Work item: In the entries below, some lines contain "Starlink"; work out how many and answer with the figure only.

Extracted data:
----
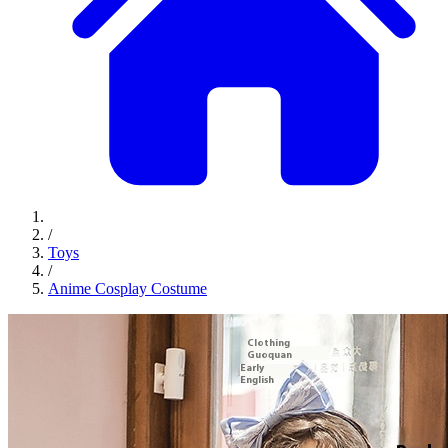
/
Toys
/
Anime Cosplay Costume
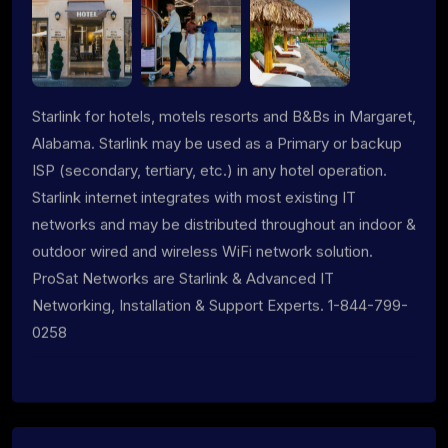
Starlink for hotels, motels resorts and B&Bs in Margaret,
Alabama. Starlink may be used as a Primary or backup
ISP (secondary, tertiary, etc.) in any hotel operation.
Starlink internet integrates with most existing IT
networks and may be distributed throughout an indoor &
outdoor wired and wireless WiFi network solution.
ProSat Networks are Starlink & Advanced IT
Networking, Installation & Support Experts. 1-844-799-
0258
----
Response area: 4